In a twist of cruel fate, it turned out the female star of the film was indisposed (ran for the hills? entered the witness protection program?) at the time of the reshoot. So, what was an industrious director to do?

Well, I don't know what an industrious director would have done, but the one I was working with hired a second woman, a woman who was more amenable to topless acting (see her front and center on the poster above), and then he proceeded with the shoot like nothing had happened.


As a jack-of-all-trades on the set, I was called to (among other things) operate the boom mic, lay dolly track, set up lights, and, later, edit sound.

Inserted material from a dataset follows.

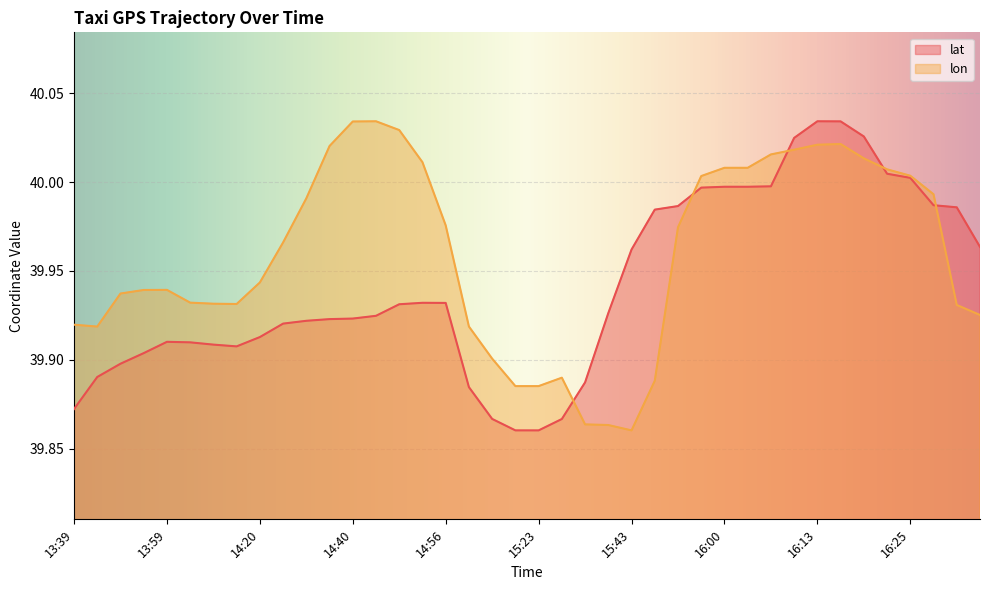

How many interior local valleys does the lon series have?

3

One day early in post-production, long after all the nudity had ended, the director handed me a Sharpie and approximately 22 million feet of 16mm mag stock (sound track for editing), asking that I write the footage count every foot with the pen.

Now, for the unitiated, film sound labs had machines to do this kind of work. And they did it for perhaps 5 cents a mile of stock (exagerating a tad in all directions here, but you get the idea).

When I told the director in no uncertain terms that I wasn't going to be writing numbers on mag stock for the next thirty years, he told me I'd never make it in the world of film post-production.

And in a sense, I guess he was right.



P.S. The film was famous for a day when it aired on USA's Up All Night, a nationally syndicated show in which commedienne Rhonda Shear lampooned the movies at the commercial breaks.

P.P.S. If you should foolishly get the idea that this film might be bad enough to be a sort of guilty pleasure, forget about it. Guilty, yes. Pleasure? No chance.